CrowdStrike has determined that the global IT outage was the result of buggy testing software that didn’t catch flawed data.
The security firm said a Content Validator bug let a template instance (a definition of how the Falcon Sensor fights threats) pass muster in spite of “problematic content data” in a file. The bad info led to an out-of-bounds memory read when delivered as Rapid Response Content, producing an exception that Windows PCs couldn’t handle without crashing.
CrowdStrike said it would prevent a repeat outage through multiple measures. It promised more sophisticated Rapid Response Content testing, more checks in the Content Validator, and improved error handling. It also planed a “staggered” deployment approach to minimize risk, and better performance monitoring, more update details, and more control over how and when Rapid Response items arrived.

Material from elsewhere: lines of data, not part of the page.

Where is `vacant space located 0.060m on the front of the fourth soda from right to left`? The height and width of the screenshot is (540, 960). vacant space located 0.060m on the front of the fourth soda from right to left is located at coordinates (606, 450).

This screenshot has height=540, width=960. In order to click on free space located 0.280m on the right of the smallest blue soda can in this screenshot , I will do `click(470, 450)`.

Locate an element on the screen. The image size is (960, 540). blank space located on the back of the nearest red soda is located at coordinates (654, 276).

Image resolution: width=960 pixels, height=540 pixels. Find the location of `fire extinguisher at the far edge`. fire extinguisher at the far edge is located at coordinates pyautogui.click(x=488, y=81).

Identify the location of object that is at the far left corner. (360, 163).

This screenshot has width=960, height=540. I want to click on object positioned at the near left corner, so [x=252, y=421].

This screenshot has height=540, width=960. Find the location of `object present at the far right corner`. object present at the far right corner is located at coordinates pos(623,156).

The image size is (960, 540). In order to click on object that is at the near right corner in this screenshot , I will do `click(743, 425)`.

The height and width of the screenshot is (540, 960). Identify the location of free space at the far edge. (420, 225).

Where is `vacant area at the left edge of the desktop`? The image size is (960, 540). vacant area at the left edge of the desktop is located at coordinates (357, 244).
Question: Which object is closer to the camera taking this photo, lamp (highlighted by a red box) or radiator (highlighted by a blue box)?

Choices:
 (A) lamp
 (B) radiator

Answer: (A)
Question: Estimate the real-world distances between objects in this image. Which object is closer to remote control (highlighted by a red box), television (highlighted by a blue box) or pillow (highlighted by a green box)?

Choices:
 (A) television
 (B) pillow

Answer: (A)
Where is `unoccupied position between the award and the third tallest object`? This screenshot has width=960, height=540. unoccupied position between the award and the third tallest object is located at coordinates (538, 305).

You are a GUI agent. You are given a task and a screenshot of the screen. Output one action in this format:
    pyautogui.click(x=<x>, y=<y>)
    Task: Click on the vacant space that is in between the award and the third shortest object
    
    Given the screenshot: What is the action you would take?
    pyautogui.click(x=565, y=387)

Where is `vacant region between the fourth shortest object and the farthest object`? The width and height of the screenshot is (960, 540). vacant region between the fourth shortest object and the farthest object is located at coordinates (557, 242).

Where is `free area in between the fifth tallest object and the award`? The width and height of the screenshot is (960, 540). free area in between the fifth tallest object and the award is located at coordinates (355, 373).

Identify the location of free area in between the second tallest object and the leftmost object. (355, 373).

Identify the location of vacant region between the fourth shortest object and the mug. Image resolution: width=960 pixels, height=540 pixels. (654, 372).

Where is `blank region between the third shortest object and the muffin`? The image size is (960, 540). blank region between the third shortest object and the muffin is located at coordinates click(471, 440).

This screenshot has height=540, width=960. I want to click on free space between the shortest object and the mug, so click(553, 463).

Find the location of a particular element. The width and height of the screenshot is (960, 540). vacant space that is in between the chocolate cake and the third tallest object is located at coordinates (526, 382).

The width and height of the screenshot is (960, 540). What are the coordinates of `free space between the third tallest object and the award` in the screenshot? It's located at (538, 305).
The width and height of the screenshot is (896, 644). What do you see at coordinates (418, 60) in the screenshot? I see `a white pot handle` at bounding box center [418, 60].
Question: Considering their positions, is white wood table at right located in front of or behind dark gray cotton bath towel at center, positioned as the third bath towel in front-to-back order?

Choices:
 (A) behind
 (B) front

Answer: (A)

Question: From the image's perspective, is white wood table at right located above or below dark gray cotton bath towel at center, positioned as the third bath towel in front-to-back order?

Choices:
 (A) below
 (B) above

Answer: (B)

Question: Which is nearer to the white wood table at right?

The faulty update affected about 8.5 million Windows systems, according to Microsoft. The crashes knocked out IT infrastructure at businesses worldwide, including at airports, broadcasters, and payment platforms. A manual fix was available soon afterward, but it took a while for some companies to recover. Delta Air Lines is even facing an investigation for the extended downtime.
CrowdStrike is already dealing with repercussions from the botched update. Its share price dropped 15% soon after the outage began, while CEO George Kurtz has been called to testify before Congress and explain both what happened and how the company will avoid a repeat.
While the new safeguards should help, it’s not clear why some of them weren’t present before. It’s commonplace to stagger software updates, particularly critical ones. Google often pushes updates to Android and key services gradually, for instance. The procedures wouldn’t necessarily have stopped the outage, but they might have limited the scope.